I've been trying to get some organizing done and had to get some help with that and have made several trips with donated goods and such, but I think I'm comfortable with the amout of clutter I have in the house now.
I have been doing a lot of painting. My favorite paint is acrylic and I do my best work with it. I went on a photo jaunt, taking pictures for future paintings (and enjoyed a pretty day in the process).
At my age, 63, I still think I should be challenging myself by doing things that are different. Maybe I read too much on the internet about not keeping yourself boxed in, or getting outside your comfort zone.
Personally, I feel like I have made it through enough that I should be able to enjoy my comfort zone. I find that I sometimes do things others want me to do... when I really dont want to do them. I sometimes decide that I need to do things differently because other people do things differently. It's like I dont feel worthy of my own comfort zone. Well, guess what...that is going to stop. I'd like to say it will stop immediately, but a life long habit is not that easy to break. There is no reason to list the things that I'm going to change, but suffice it to say, I'm making changes. For me.
As I mentioned earlier, I've been doing a lot of art recently. If you are my FB friend I'm sure you have seen them, but for my blogger buddies, I'll post them here.

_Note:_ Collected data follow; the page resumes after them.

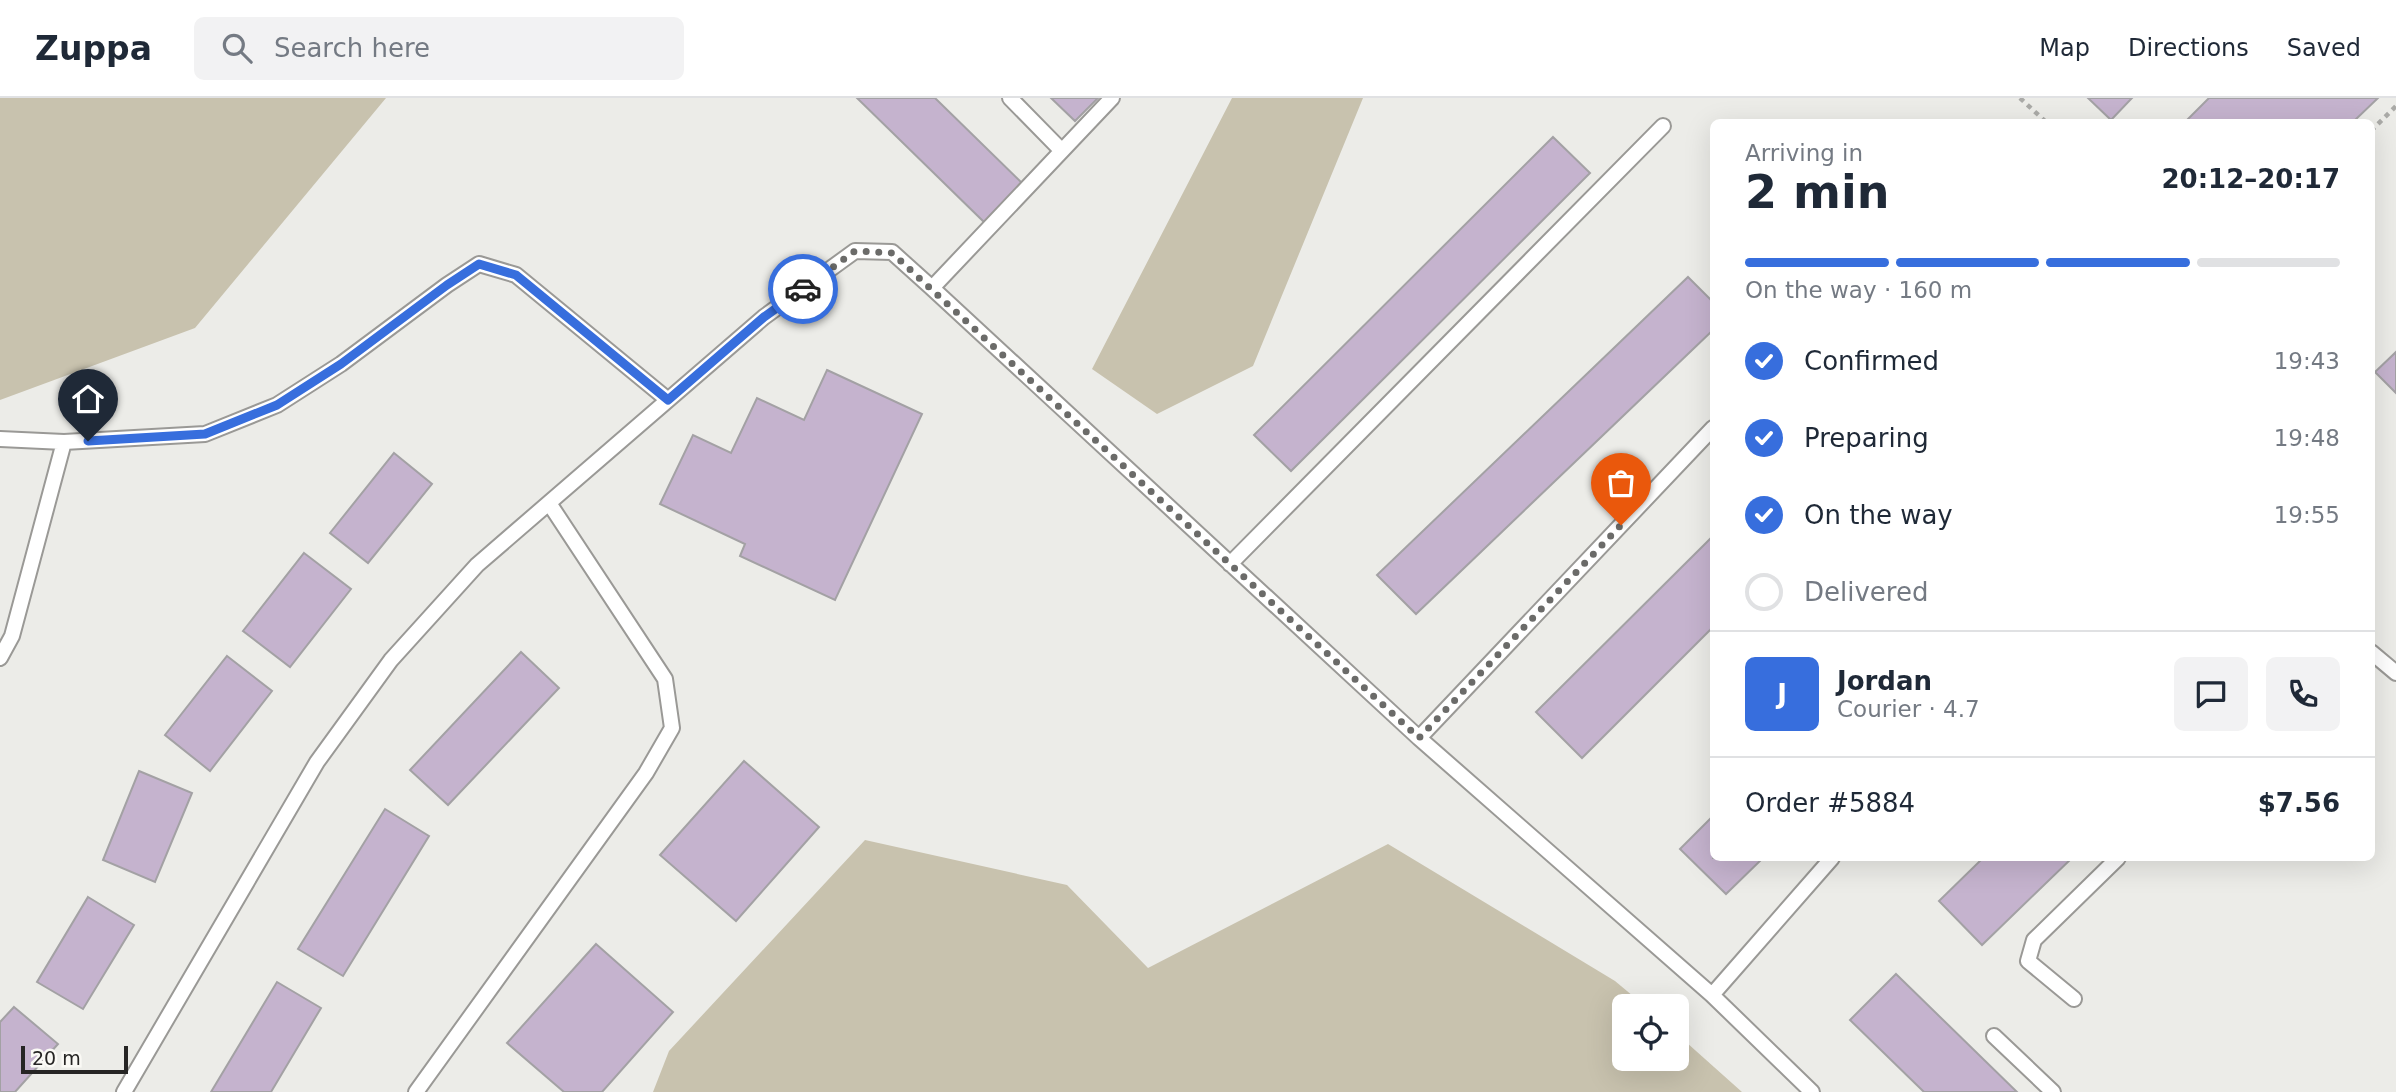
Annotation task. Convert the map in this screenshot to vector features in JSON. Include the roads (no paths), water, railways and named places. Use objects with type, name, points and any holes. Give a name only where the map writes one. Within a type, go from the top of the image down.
[{"type":"lane","points":[[1010,98],[1061,150]]},
{"type":"lane","points":[[932,288],[1112,98]]},
{"type":"lane","points":[[1230,565],[1663,126]]},
{"type":"lane","points":[[124,1092],[317,762],[383,671],[477,565],[764,317],[855,251],[892,253],[932,288],[1419,738],[1712,995],[1812,1092]]},
{"type":"lane","points":[[0,439],[64,442],[205,434],[277,405],[341,364],[479,264],[516,275],[668,400]]},
{"type":"lane","points":[[1419,738],[1710,431]]},
{"type":"lane","points":[[0,658],[12,636],[64,442]]},
{"type":"lane","points":[[416,1092],[646,773],[672,728],[665,679],[549,503]]},
{"type":"lane","points":[[2375,655],[2396,673]]},
{"type":"lane","points":[[1712,995],[1829,861]]},
{"type":"lane","points":[[2074,999],[2028,961],[2034,940],[2115,861]]},
{"type":"lane","points":[[1994,1036],[2053,1092]]}]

This was an original, based on my love of the Blue Ridge Mountains and loving to see them every day when I go outside...
This one is hayrolls on the back of a flat bed truck. Reference photo was taken by me on the way home from California...
One of the reasons I wasn't happy with it is that I used some texture gel, trying to step outside my little box a bit. Oh, it looks good and I'm quite happy with the end result...except, I now realize that I do not like texture, especially in a painting. I could go on and on about this, but I choose not to. I simply do not like textures. I don't like frosted glass and I dont like fuzzy yarn and I don't like things that are bumpy or things with holes in them. Those kind of thing freak me the hell out. Sometimes things with holes in them make me want to throw up. Seriously. I know where this comes from and choose not to share it here, but it is a real thing.
All this being said, I knew when I watched a video of an artist finger painting (with vinyl gloves on) that I wouldn't like to do it, but I said to myself...don't be so silly, it looks like fun. try it.
Well, I did try it and I was so uncomfortable, that I know now, it's not just in my imagination, it's a real thing, I don't like to touch certain things and heavy body, buttery paints are right up there at the top of the list. I love the impressionist style of painting, but never, ever again, will I do it without a brush, in oil paint, anyway. This sounds weird, but oil paint is so soft and doesn't dry quickly like acrylic paint does, that for some reason I feel like I'm going to drown when I use it. It's like I'm making myself step into quicksand. Or it's like someone is threatening to stuff a huge white marshmallow down my throat. I have painted with oils before, using the glaze method where you paint with a brush and use solvent to thin the paint to almost a liquid. No problem, I liked that just fine. There is just something about the puffiness of soft paint that chokes me. I know it's weird, but I was so tense and uncomfortable that I finally quit the painting and decided to just accept that I have this personality quirk, or whatever the hell it is. Painting is supposed to be fun, and I'll be damned if I'm going to make my own self uncomfortable. So there, now you know.
Anyway, this is where I stopped...
I know it needs more work, but I can't deal with it now. Maybe later when it has dried, I can go in and touch it up with acrylic paint that I'm more comfortable with. Seriously, have you ever heard of such a thing. I'm an odd freaking duck.
Oh, and by the way, I'm not looking for advice or seeking solutions to this anomaly, and frankly if you offer either, I'll harumph and walk away with my nose in the air.
So that's what's happening here on Planet Keene. I'm looking forward to fall and winter, and all that goes with it.
Remember to enjoy life and if you're happy in your comfort zone, screw anyone who insists you leave it.